- Verilen görev A:
Cumhuriyet’in kuruluş yıldönümüyle ilgili yazıda "Safdillerin beklentisinin tersine, ‘yasakçı’" ile "bir anlam taşıyordu." arasındaki kısmı, ikisi de dahil olmak üzere, "törenleri" yerine "kutlamaları" koyarak değiştirin.

─── Verilen metin

‘En büyük bayram’ olarak kutladığımız Türkiye Cumhuriyeti’nin 98. kuruluş yıldönümünü geride bıraktık.
‘Dalya’ demeye iki yıl kala, ulusumuza bir kez daha kutlu olsun.
29 Ekim bu kez cuma gününe denk geldiği için cuma hutbesinde, Cumhuriyetimizin -ve Diyanet İşleri’nin- kurucusu Atatürk’ün ‘yasak savma’ türünden de olsa anılmasını bekleyenler oldu.
Safdillerin beklentisinin tersine, ‘yasakçı’ uygulamalara yenisi eklendi; Atatürk Devrimi yolunda yayın çizgisi izleyen medya organlarımızdan Cumhuriyet gazetesi, Foks TV ve ANKA habercilerinin, 29 Ekim törenleri sırasında Anıtkabir’e girmeleri engellendi.
Özellikle de 29 Ekim 1923’ten altı ay sonra 7 Mayıs 1924’te “adını ve kuruluş parasını Kuvayı Millîye önderi Atatürk’ün verdiği” Cumhuriyet gazetesine konulan bu yasak, elbette simgesel bir anlam taşıyordu.

──────
─── Görev için malzeme

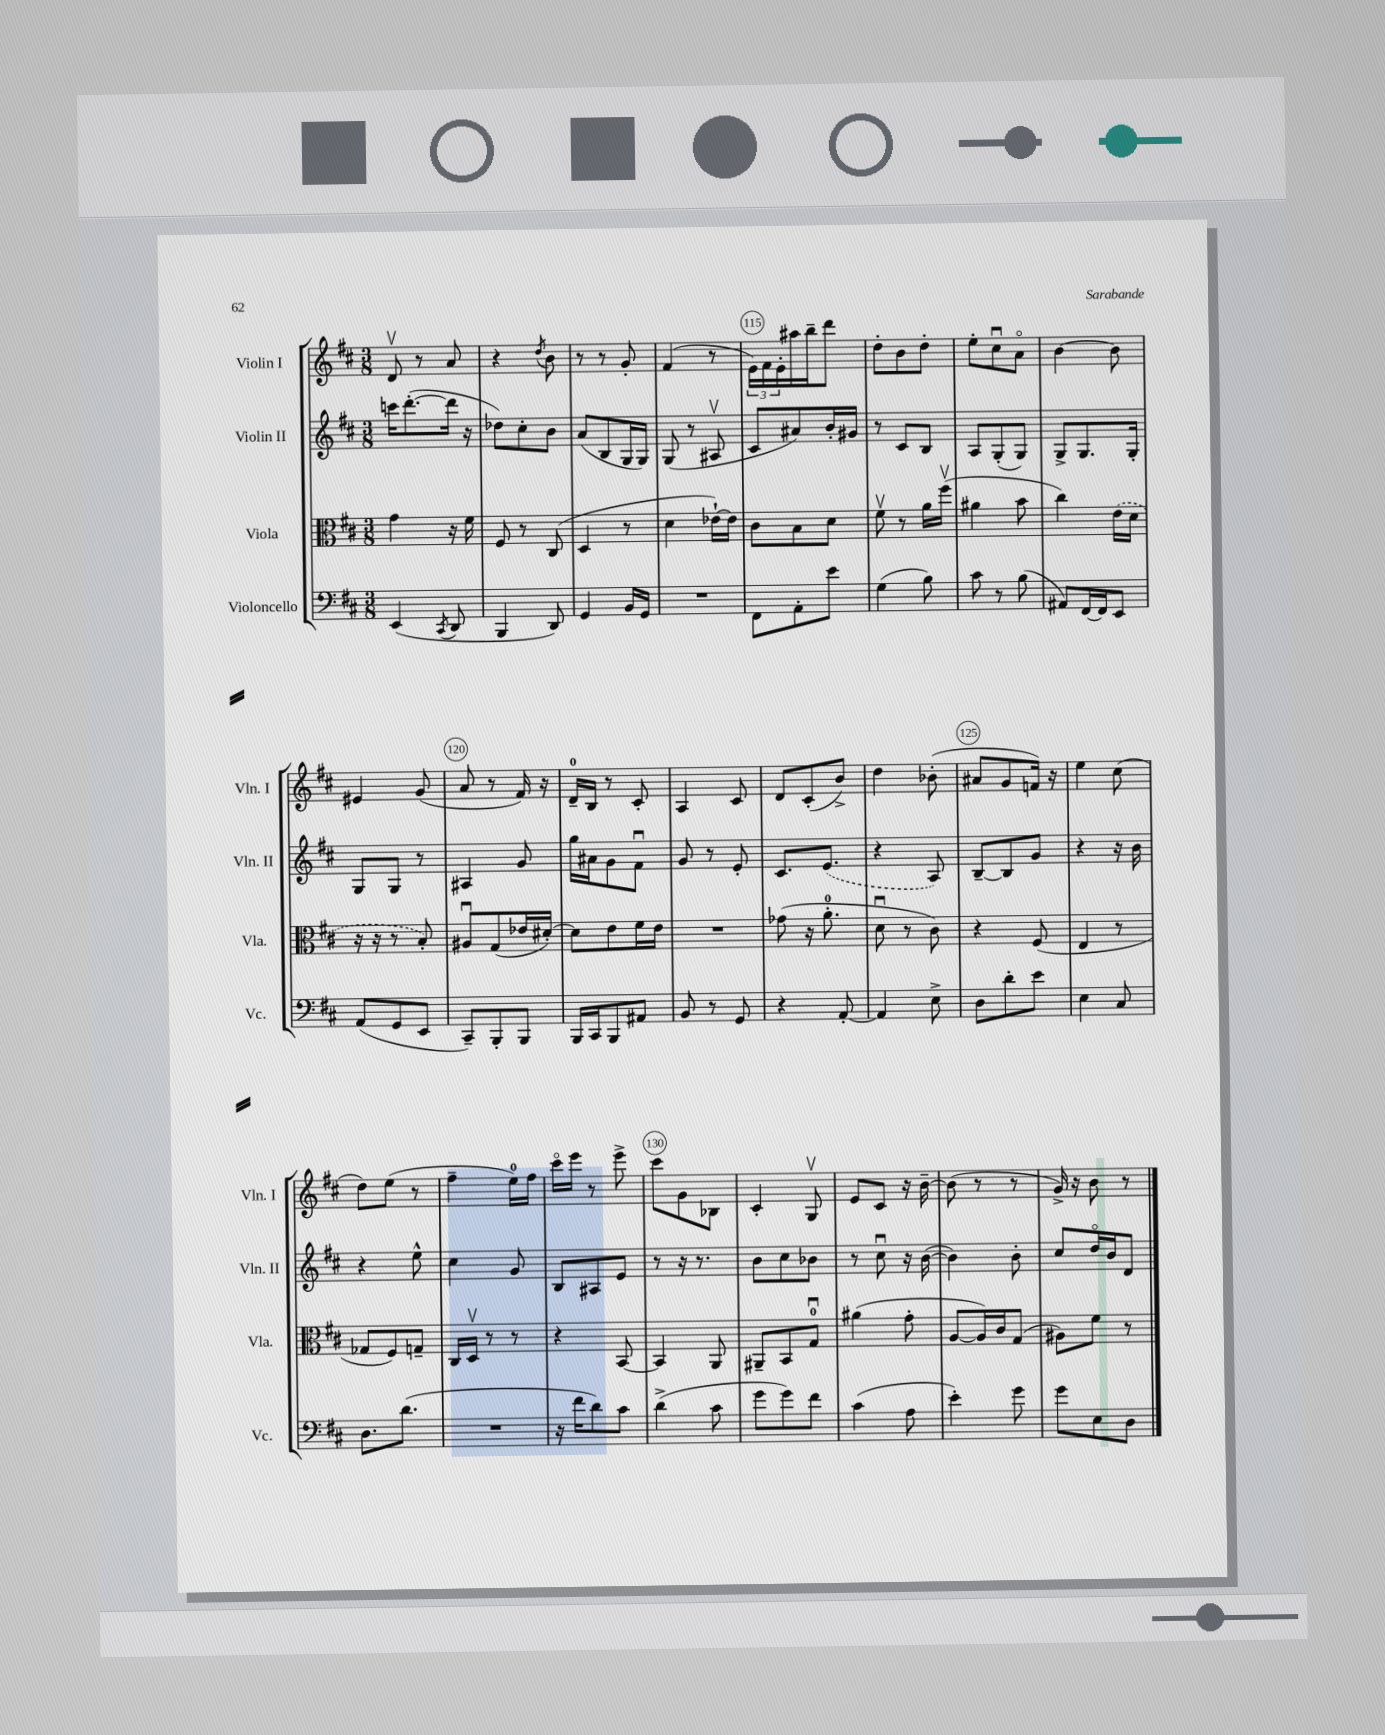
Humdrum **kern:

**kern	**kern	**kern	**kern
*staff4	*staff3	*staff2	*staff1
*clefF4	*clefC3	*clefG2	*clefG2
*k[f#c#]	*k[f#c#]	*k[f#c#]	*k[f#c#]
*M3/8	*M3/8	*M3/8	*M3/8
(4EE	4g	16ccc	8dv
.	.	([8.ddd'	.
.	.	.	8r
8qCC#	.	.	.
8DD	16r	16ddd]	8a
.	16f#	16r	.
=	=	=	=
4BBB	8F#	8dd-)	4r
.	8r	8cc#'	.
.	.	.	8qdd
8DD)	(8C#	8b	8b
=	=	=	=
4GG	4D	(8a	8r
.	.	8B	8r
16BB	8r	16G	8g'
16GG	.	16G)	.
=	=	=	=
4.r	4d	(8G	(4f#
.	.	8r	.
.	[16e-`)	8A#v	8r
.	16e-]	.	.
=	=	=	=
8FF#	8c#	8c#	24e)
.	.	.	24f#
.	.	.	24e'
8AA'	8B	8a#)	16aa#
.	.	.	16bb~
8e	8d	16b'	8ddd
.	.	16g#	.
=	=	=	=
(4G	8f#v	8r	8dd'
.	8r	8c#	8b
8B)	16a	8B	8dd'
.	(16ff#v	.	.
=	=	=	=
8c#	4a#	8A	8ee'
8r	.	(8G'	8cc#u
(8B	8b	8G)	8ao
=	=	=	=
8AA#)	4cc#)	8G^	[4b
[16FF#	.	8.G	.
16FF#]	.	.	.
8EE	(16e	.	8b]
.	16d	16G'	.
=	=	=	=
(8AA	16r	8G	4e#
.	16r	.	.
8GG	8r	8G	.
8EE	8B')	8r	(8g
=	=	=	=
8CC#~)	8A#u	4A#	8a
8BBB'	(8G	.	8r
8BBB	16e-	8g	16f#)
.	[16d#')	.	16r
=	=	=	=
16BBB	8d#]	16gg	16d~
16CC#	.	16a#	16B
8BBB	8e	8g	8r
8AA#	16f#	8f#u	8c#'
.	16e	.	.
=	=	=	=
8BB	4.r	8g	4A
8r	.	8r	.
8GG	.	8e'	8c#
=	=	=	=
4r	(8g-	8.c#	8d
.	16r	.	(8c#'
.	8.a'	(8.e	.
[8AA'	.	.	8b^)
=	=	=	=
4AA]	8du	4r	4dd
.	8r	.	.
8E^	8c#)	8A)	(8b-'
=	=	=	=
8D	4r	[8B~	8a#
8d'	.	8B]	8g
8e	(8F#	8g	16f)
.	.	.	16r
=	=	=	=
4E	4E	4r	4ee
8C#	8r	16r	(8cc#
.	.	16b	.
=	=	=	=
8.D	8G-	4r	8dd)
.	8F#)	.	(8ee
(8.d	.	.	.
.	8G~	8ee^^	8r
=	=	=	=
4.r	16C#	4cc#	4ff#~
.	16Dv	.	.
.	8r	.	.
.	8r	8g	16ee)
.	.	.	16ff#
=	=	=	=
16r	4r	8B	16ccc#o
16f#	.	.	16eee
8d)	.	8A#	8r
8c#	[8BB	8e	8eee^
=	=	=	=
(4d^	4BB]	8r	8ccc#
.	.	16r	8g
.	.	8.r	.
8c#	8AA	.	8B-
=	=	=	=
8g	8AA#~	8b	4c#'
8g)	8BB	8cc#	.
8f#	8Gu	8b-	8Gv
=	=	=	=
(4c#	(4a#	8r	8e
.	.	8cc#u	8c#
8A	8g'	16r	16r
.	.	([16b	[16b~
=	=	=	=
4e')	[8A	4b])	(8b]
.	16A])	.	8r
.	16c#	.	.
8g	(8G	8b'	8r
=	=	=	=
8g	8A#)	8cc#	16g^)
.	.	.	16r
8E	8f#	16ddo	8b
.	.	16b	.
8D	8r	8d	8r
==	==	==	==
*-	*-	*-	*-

──────

- Verilen görev B:
Tüm kayıtlardaki nota satırlarını boş satırları atlayarak "Sıra" ve "Satır" sütunlu bir Markdown tablosu hâlinde düzenleyin. Resimleri yanıta koymayın.

- Doğru cevap A:
Safdillerin beklentisinin tersine, ‘yasakçı’ uygulamalara yenisi eklendi; Atatürk Devrimi yolunda yayın çizgisi izleyen medya organlarımızdan Cumhuriyet gazetesi, Foks TV ve ANKA habercilerinin, 29 Ekim kutlamaları sırasında Anıtkabir’e girmeleri engellendi.
Özellikle de 29 Ekim 1923’ten altı ay sonra 7 Mayıs 1924’te “adını ve kuruluş parasını Kuvayı Millîye önderi Atatürk’ün verdiği” Cumhuriyet gazetesine konulan bu yasak, elbette simgesel bir anlam taşıyordu.

- Doğru cevap B:
| Sıra | Satır |
|---|---|
| 1 | Humdrum **kern: |
| 2 | **kern	**kern	**kern	**kern |
| 3 | *staff4	*staff3	*staff2	*staff1 |
| 4 | *clefF4	*clefC3	*clefG2	*clefG2 |
| 5 | *k[f#c#]	*k[f#c#]	*k[f#c#]	*k[f#c#] |
| 6 | *M3/8	*M3/8	*M3/8	*M3/8 |
| 7 | (4EE	4g	16ccc	8dv |
| 8 | .	.	([8.ddd'	. |
| 9 | .	.	.	8r |
| 10 | 8qCC#	.	.	. |
| 11 | 8DD	16r	16ddd]	8a |
| 12 | .	16f#	16r	. |
| 13 | =	=	=	= |
| 14 | 4BBB	8F#	8dd-)	4r |
| 15 | .	8r	8cc#'	. |
| 16 | .	.	.	8qdd |
| 17 | 8DD)	(8C#	8b	8b |
| 18 | =	=	=	= |
| 19 | 4GG	4D	(8a	8r |
| 20 | .	.	8B	8r |
| 21 | 16BB	8r	16G	8g' |
| 22 | 16GG	.	16G)	. |
| 23 | =	=	=	= |
| 24 | 4.r	4d	(8G	(4f# |
| 25 | .	.	8r	. |
| 26 | .	[16e-`)	8A#v	8r |
| 27 | .	16e-]	.	. |
| 28 | =	=	=	= |
| 29 | 8FF#	8c#	8c#	24e) |
| 30 | .	.	.	24f# |
| 31 | .	.	.	24e' |
| 32 | 8AA'	8B	8a#)	16aa# |
| 33 | .	.	.	16bb~ |
| 34 | 8e	8d	16b'	8ddd |
| 35 | .	.	16g#	. |
| 36 | =	=	=	= |
| 37 | (4G	8f#v	8r	8dd' |
| 38 | .	8r	8c#	8b |
| 39 | 8B)	16a	8B	8dd' |
| 40 | .	(16ff#v	.	. |
| 41 | =	=	=	= |
| 42 | 8c#	4a#	8A	8ee' |
| 43 | 8r	.	(8G'	8cc#u |
| 44 | (8B	8b	8G)	8ao |
| 45 | =	=	=	= |
| 46 | 8AA#)	4cc#)	8G^	[4b |
| 47 | [16FF#	.	8.G	. |
| 48 | 16FF#]	.	.	. |
| 49 | 8EE	(16e	.	8b] |
| 50 | .	16d	16G'	. |
| 51 | =	=	=	= |
| 52 | (8AA	16r	8G	4e# |
| 53 | .	16r	.	. |
| 54 | 8GG	8r	8G	. |
| 55 | 8EE	8B')	8r	(8g |
| 56 | =	=	=	= |
| 57 | 8CC#~)	8A#u	4A#	8a |
| 58 | 8BBB'	(8G	.	8r |
| 59 | 8BBB	16e-	8g	16f#) |
| 60 | .	[16d#')	.	16r |
| 61 | =	=	=	= |
| 62 | 16BBB	8d#]	16gg	16d~ |
| 63 | 16CC#	.	16a#	16B |
| 64 | 8BBB	8e	8g	8r |
| 65 | 8AA#	16f#	8f#u	8c#' |
| 66 | .	16e	.	. |
| 67 | =	=	=	= |
| 68 | 8BB	4.r	8g	4A |
| 69 | 8r	.	8r	. |
| 70 | 8GG	.	8e'	8c# |
| 71 | =	=	=	= |
| 72 | 4r	(8g-	8.c#	8d |
| 73 | .	16r	.	(8c#' |
| 74 | .	8.a'	(8.e	. |
| 75 | [8AA'	.	.	8b^) |
| 76 | =	=	=	= |
| 77 | 4AA]	8du	4r	4dd |
| 78 | .	8r	.	. |
| 79 | 8E^	8c#)	8A)	(8b-' |
| 80 | =	=	=	= |
| 81 | 8D	4r	[8B~	8a# |
| 82 | 8d'	.	8B]	8g |
| 83 | 8e	(8F#	8g	16f) |
| 84 | .	.	.	16r |
| 85 | =	=	=	= |
| 86 | 4E	4E	4r	4ee |
| 87 | 8C#	8r	16r	(8cc# |
| 88 | .	.	16b	. |
| 89 | =	=	=	= |
| 90 | 8.D	8G-	4r	8dd) |
| 91 | .	8F#)	.	(8ee |
| 92 | (8.d	.	.	. |
| 93 | .	8G~	8ee^^	8r |
| 94 | =	=	=	= |
| 95 | 4.r	16C#	4cc#	4ff#~ |
| 96 | .	16Dv	.	. |
| 97 | .	8r	.	. |
| 98 | .	8r	8g	16ee) |
| 99 | .	.	.	16ff# |
| 100 | =	=	=	= |
| 101 | 16r	4r	8B	16ccc#o |
| 102 | 16f#	.	.	16eee |
| 103 | 8d)	.	8A#	8r |
| 104 | 8c#	[8BB	8e	8eee^ |
| 105 | =	=	=	= |
| 106 | (4d^	4BB]	8r	8ccc# |
| 107 | .	.	16r	8g |
| 108 | .	.	8.r	. |
| 109 | 8c#	8AA	.	8B- |
| 110 | =	=	=	= |
| 111 | 8g	8AA#~	8b	4c#' |
| 112 | 8g)	8BB	8cc#	. |
| 113 | 8f#	8Gu	8b-	8Gv |
| 114 | =	=	=	= |
| 115 | (4c#	(4a#	8r	8e |
| 116 | .	.	8cc#u	8c# |
| 117 | 8A	8g'	16r	16r |
| 118 | .	.	([16b	[16b~ |
| 119 | =	=	=	= |
| 120 | 4e')	[8A	4b])	(8b] |
| 121 | .	16A])	.	8r |
| 122 | .	16c#	.	. |
| 123 | 8g	(8G	8b'	8r |
| 124 | =	=	=	= |
| 125 | 8g	8A#)	8cc#	16g^) |
| 126 | .	.	.	16r |
| 127 | 8E	8f#	16ddo	8b |
| 128 | .	.	16b	. |
| 129 | 8D	8r	8d	8r |
| 130 | ==	==	==	== |
| 131 | *-	*-	*-	*- |